4. Shri Sankaranarayana Rao said that subsequent to the decision of the Larger Bench, the Supreme Court has taken a different view in the case of Dai Ichi Karkaria Ltd. reported in 1999 (112) E.L.T. 353 (S.C.). In that case, the Supreme Court has taken the view that –
“the credit availed and utilised during the period when final products dutiable – Credit not be reversed when subsequently final product exempted from duty, credit having been taken validly and its benefit being available to manufacturer without any limitation in time.”
He said that this view of the Supreme Court was followed by the Tribunal by subsequent Larger Bench in the case of Commissioner of Central Excise, Rajkot v. Ashok Iron & Steel Fabricators reported in 2002 (140) E.L.T. 277 (Tri. – LB). In that case it was also observed that the matter need not go before 7 Members Bench in spite of the decision of the Larger Bench of the Tribunal in Khanbhai Esoofbhai
v. Collector of Central Excise, Calcutta reported in 1999 (107) E.L.T. 557 (Tribunal – LB). He submitted that the view taken by the Larger Bench decision in the case of Khanbhai Esoofbhai was not well received as can be seen from the respective order. Hence, the questions of law arises with reference to the Tribunal final order and the matter may be referred to the High Court for its consideration.
5. I have carefully considered the matter. On going through the respective submissions and the case law referred to above, I find that the Tribunal has passed the final order following the view taken by the Larger Bench of the Tribunal. The Larger Bench in turn has followed the decision of the Allahabad High Court in arriving at the conclusion.

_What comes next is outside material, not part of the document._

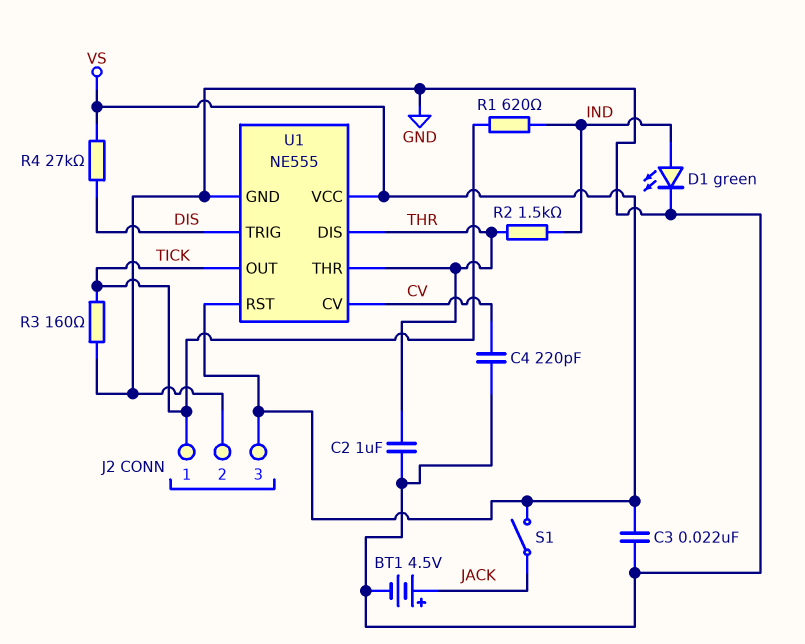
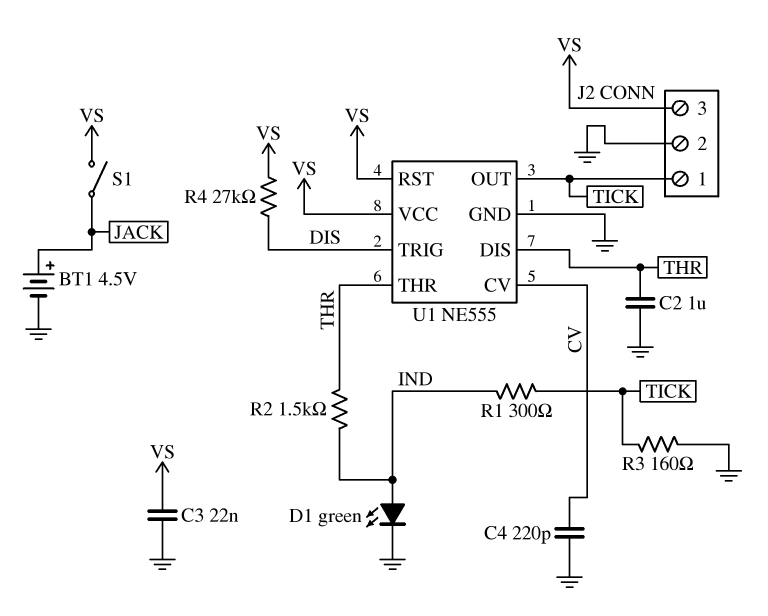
R1: 620 (IND, TICK) -> 300 (IND, TICK)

It was brought to my notice that decision of the Supreme Court in the case of Dai Ichi Karkaria Ltd. referred to above was subsequent to the decision of the Larger Bench. It was also argued by the DR that since the Tribunal has passed the order based upon the law as it stood at the relevant point of time, there was no necessity to refer the questions to the High Court. I also find force in the arguments advanced on behalf of the Revenue that subsequent decision of the Supreme Court or High Court or of a Tribunal is not to form a base for rectifying the mistakes in terms of Section 35C(2) of the Central Excise Act 1964, relying upon the decision of the Larger Bench in the case of Gujarat Steel and Chem. Ltd. v. Commissioner, Central Excise, Vadodara reported in 2000 (122) E.L.T. 282. It was further argued that on the same analogy subsequent decision of the Supreme Court is not a ground to refer the matter to the High Court for its considered opinion. Concurring with the pleas taken by the Revenue, I do not find any force in the pleas taken by the party to refer the questions of law to the High Court on the ground that the point of law arises with reference to the final order. In the result, reference application is rejected. Ordered accordingly.